• [THE PROBLEM] Search the data for the word "KiCad" and copy every line that contains it.

#### SOURCE RECORDS ####

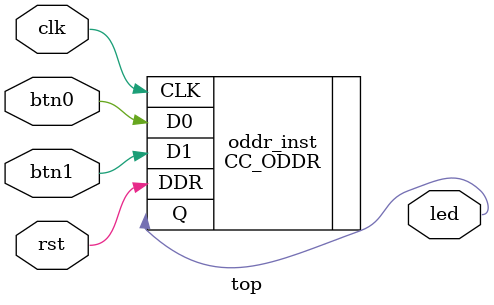
<source format=v>
module top(input wire clk, input wire rst, input wire btn0, input wire btn1, output wire led);
  CC_ODDR #(
    .CLK_INV(1'b0)
  ) oddr_inst (
    .D0(btn0),
    .D1(btn1),
    .CLK(clk),
    .DDR(rst),
    .Q(led)
  );

endmodule

</source>
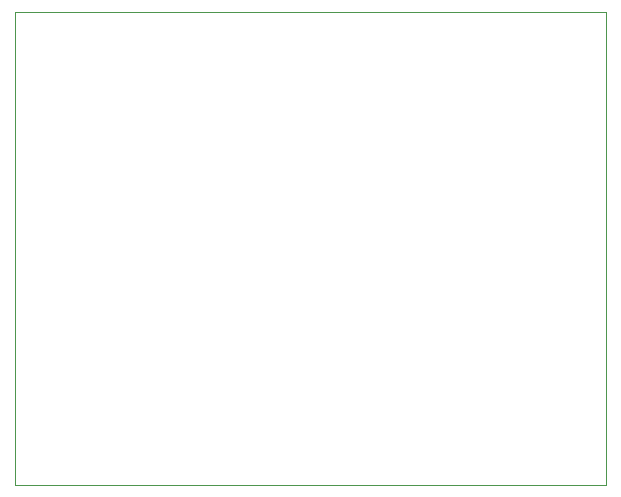
<source format=gbr>
%TF.GenerationSoftware,KiCad,Pcbnew,8.0.2*%
%TF.CreationDate,2024-11-30T10:22:52-06:00*%
%TF.ProjectId,Desktop_50_Pin_TopConn,4465736b-746f-4705-9f35-305f50696e5f,rev?*%
%TF.SameCoordinates,Original*%
%TF.FileFunction,Profile,NP*%
%FSLAX46Y46*%
G04 Gerber Fmt 4.6, Leading zero omitted, Abs format (unit mm)*
G04 Created by KiCad (PCBNEW 8.0.2) date 2024-11-30 10:22:52*
%MOMM*%
%LPD*%
G01*
G04 APERTURE LIST*
%TA.AperFunction,Profile*%
%ADD10C,0.100000*%
%TD*%
G04 APERTURE END LIST*
D10*
X0Y20000000D02*
X50000000Y20000000D01*
X50000000Y-20000000D02*
X0Y-20000000D01*
X0Y20000000D02*
X0Y-20000000D01*
X50000000Y20000000D02*
X50000000Y-20000000D01*
M02*

</source>
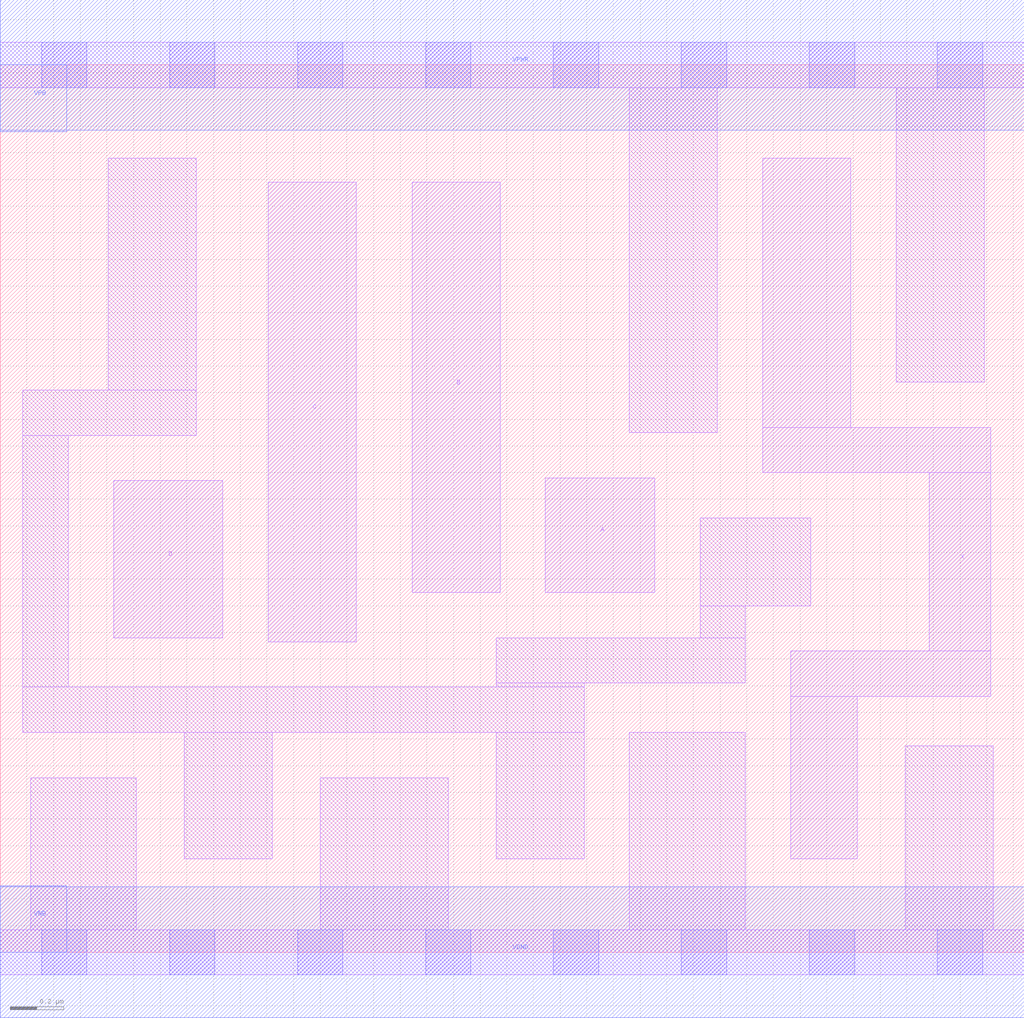
<source format=lef>
# Copyright 2020 The SkyWater PDK Authors
#
# Licensed under the Apache License, Version 2.0 (the "License");
# you may not use this file except in compliance with the License.
# You may obtain a copy of the License at
#
#     https://www.apache.org/licenses/LICENSE-2.0
#
# Unless required by applicable law or agreed to in writing, software
# distributed under the License is distributed on an "AS IS" BASIS,
# WITHOUT WARRANTIES OR CONDITIONS OF ANY KIND, either express or implied.
# See the License for the specific language governing permissions and
# limitations under the License.
#
# SPDX-License-Identifier: Apache-2.0

VERSION 5.5 ;
NAMESCASESENSITIVE ON ;
BUSBITCHARS "[]" ;
DIVIDERCHAR "/" ;
MACRO sky130_fd_sc_ms__or4_2
  CLASS CORE ;
  SOURCE USER ;
  ORIGIN  0.000000  0.000000 ;
  SIZE  3.840000 BY  3.330000 ;
  SYMMETRY X Y ;
  SITE unit ;
  PIN A
    ANTENNAGATEAREA  0.246000 ;
    DIRECTION INPUT ;
    USE SIGNAL ;
    PORT
      LAYER li1 ;
        RECT 2.045000 1.350000 2.455000 1.780000 ;
    END
  END A
  PIN B
    ANTENNAGATEAREA  0.246000 ;
    DIRECTION INPUT ;
    USE SIGNAL ;
    PORT
      LAYER li1 ;
        RECT 1.545000 1.350000 1.875000 2.890000 ;
    END
  END B
  PIN C
    ANTENNAGATEAREA  0.246000 ;
    DIRECTION INPUT ;
    USE SIGNAL ;
    PORT
      LAYER li1 ;
        RECT 1.005000 1.165000 1.335000 2.890000 ;
    END
  END C
  PIN D
    ANTENNAGATEAREA  0.246000 ;
    DIRECTION INPUT ;
    USE SIGNAL ;
    PORT
      LAYER li1 ;
        RECT 0.425000 1.180000 0.835000 1.770000 ;
    END
  END D
  PIN X
    ANTENNADIFFAREA  0.543200 ;
    DIRECTION OUTPUT ;
    USE SIGNAL ;
    PORT
      LAYER li1 ;
        RECT 2.860000 1.800000 3.715000 1.970000 ;
        RECT 2.860000 1.970000 3.190000 2.980000 ;
        RECT 2.965000 0.350000 3.215000 0.960000 ;
        RECT 2.965000 0.960000 3.715000 1.130000 ;
        RECT 3.485000 1.130000 3.715000 1.800000 ;
    END
  END X
  PIN VGND
    DIRECTION INOUT ;
    USE GROUND ;
    PORT
      LAYER met1 ;
        RECT 0.000000 -0.245000 3.840000 0.245000 ;
    END
  END VGND
  PIN VNB
    DIRECTION INOUT ;
    USE GROUND ;
    PORT
    END
  END VNB
  PIN VPB
    DIRECTION INOUT ;
    USE POWER ;
    PORT
    END
  END VPB
  PIN VNB
    DIRECTION INOUT ;
    USE GROUND ;
    PORT
      LAYER met1 ;
        RECT 0.000000 0.000000 0.250000 0.250000 ;
    END
  END VNB
  PIN VPB
    DIRECTION INOUT ;
    USE POWER ;
    PORT
      LAYER met1 ;
        RECT 0.000000 3.080000 0.250000 3.330000 ;
    END
  END VPB
  PIN VPWR
    DIRECTION INOUT ;
    USE POWER ;
    PORT
      LAYER met1 ;
        RECT 0.000000 3.085000 3.840000 3.575000 ;
    END
  END VPWR
  OBS
    LAYER li1 ;
      RECT 0.000000 -0.085000 3.840000 0.085000 ;
      RECT 0.000000  3.245000 3.840000 3.415000 ;
      RECT 0.085000  0.825000 2.190000 0.995000 ;
      RECT 0.085000  0.995000 0.255000 1.940000 ;
      RECT 0.085000  1.940000 0.735000 2.110000 ;
      RECT 0.115000  0.085000 0.510000 0.655000 ;
      RECT 0.405000  2.110000 0.735000 2.980000 ;
      RECT 0.690000  0.350000 1.020000 0.825000 ;
      RECT 1.200000  0.085000 1.680000 0.655000 ;
      RECT 1.860000  0.350000 2.190000 0.825000 ;
      RECT 1.860000  0.995000 2.190000 1.010000 ;
      RECT 1.860000  1.010000 2.795000 1.180000 ;
      RECT 2.360000  0.085000 2.795000 0.825000 ;
      RECT 2.360000  1.950000 2.690000 3.245000 ;
      RECT 2.625000  1.180000 2.795000 1.300000 ;
      RECT 2.625000  1.300000 3.040000 1.630000 ;
      RECT 3.360000  2.140000 3.690000 3.245000 ;
      RECT 3.395000  0.085000 3.725000 0.775000 ;
    LAYER mcon ;
      RECT 0.155000 -0.085000 0.325000 0.085000 ;
      RECT 0.155000  3.245000 0.325000 3.415000 ;
      RECT 0.635000 -0.085000 0.805000 0.085000 ;
      RECT 0.635000  3.245000 0.805000 3.415000 ;
      RECT 1.115000 -0.085000 1.285000 0.085000 ;
      RECT 1.115000  3.245000 1.285000 3.415000 ;
      RECT 1.595000 -0.085000 1.765000 0.085000 ;
      RECT 1.595000  3.245000 1.765000 3.415000 ;
      RECT 2.075000 -0.085000 2.245000 0.085000 ;
      RECT 2.075000  3.245000 2.245000 3.415000 ;
      RECT 2.555000 -0.085000 2.725000 0.085000 ;
      RECT 2.555000  3.245000 2.725000 3.415000 ;
      RECT 3.035000 -0.085000 3.205000 0.085000 ;
      RECT 3.035000  3.245000 3.205000 3.415000 ;
      RECT 3.515000 -0.085000 3.685000 0.085000 ;
      RECT 3.515000  3.245000 3.685000 3.415000 ;
  END
END sky130_fd_sc_ms__or4_2
END LIBRARY

</source>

####

• [TASK RESULT]
%TF.GenerationSoftware,KiCad,Pcbnew,8.0.2*%
G04 Created by KiCad (PCBNEW 8.0.2) date 2024-11-30 10:22:52*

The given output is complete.